The label is part of a directive by the Infocomm Media Development Authority (IMDA), Singapore’s governing body for media, including magazines. It allows general lifestyle magazines to publish not more than four issues a year which feature mature content, such as depictions of nudity and sex—and these issues must be poly-bagged, and carry the consumer advisory label. The theme of ‘rule-breaking’ can be incredibly broad and vague in the context of fashion publishing. This is often expressed aesthetically, where the styling choices of a fashion spread may be superlatively described as irreverent or rebellious. The tacit constraints of press censorship in Singapore are often untouched by general interest publications, let alone fashion magazines. But the past year has shown brief instances of Singapore fashion magazines attempting to challenge the conventions of fashion publishing, be it through format or editorial strategy.

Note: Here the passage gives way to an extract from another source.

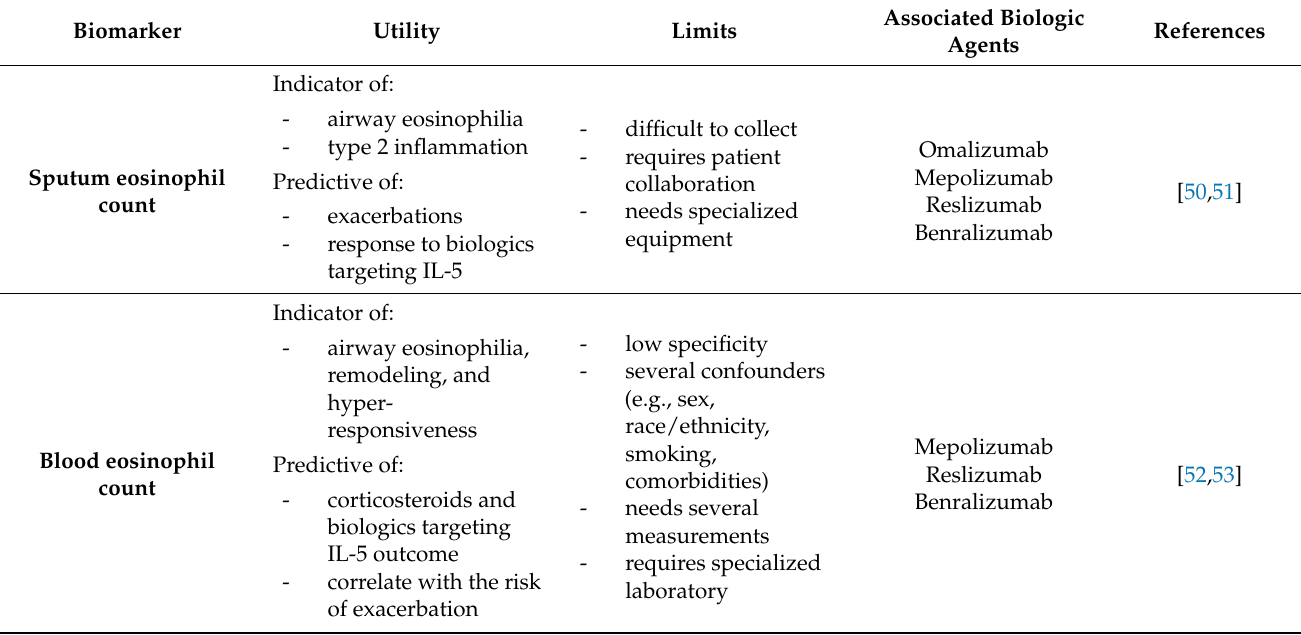
Table 1. Current and potential future biomarkers for severe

As long as the expectations of readers in Singapore continue to evolve, so too must the contents of our fashion magazines.

Notes

  1. National news outlets such as The Straits Times and Channel News Asia have explored Singapore fashion in their daily broadsheets and on their digital platforms. Other outlets that explore fashion in Singapore beyond print media include podcasts such as In The Vitrine and Re:Wear.

  2. Female Singapore launched in Singapore in 1974 under the now-defunct publisher, Blu Inc Group, and was later acquired by Singapore Press Holdings in 2004.

  3. For detailed insights on the opportunities for fashion in the metaverse, see McKinsey & Company and The Business of Fashion’s ‘The State of Fashion 2022’ report here.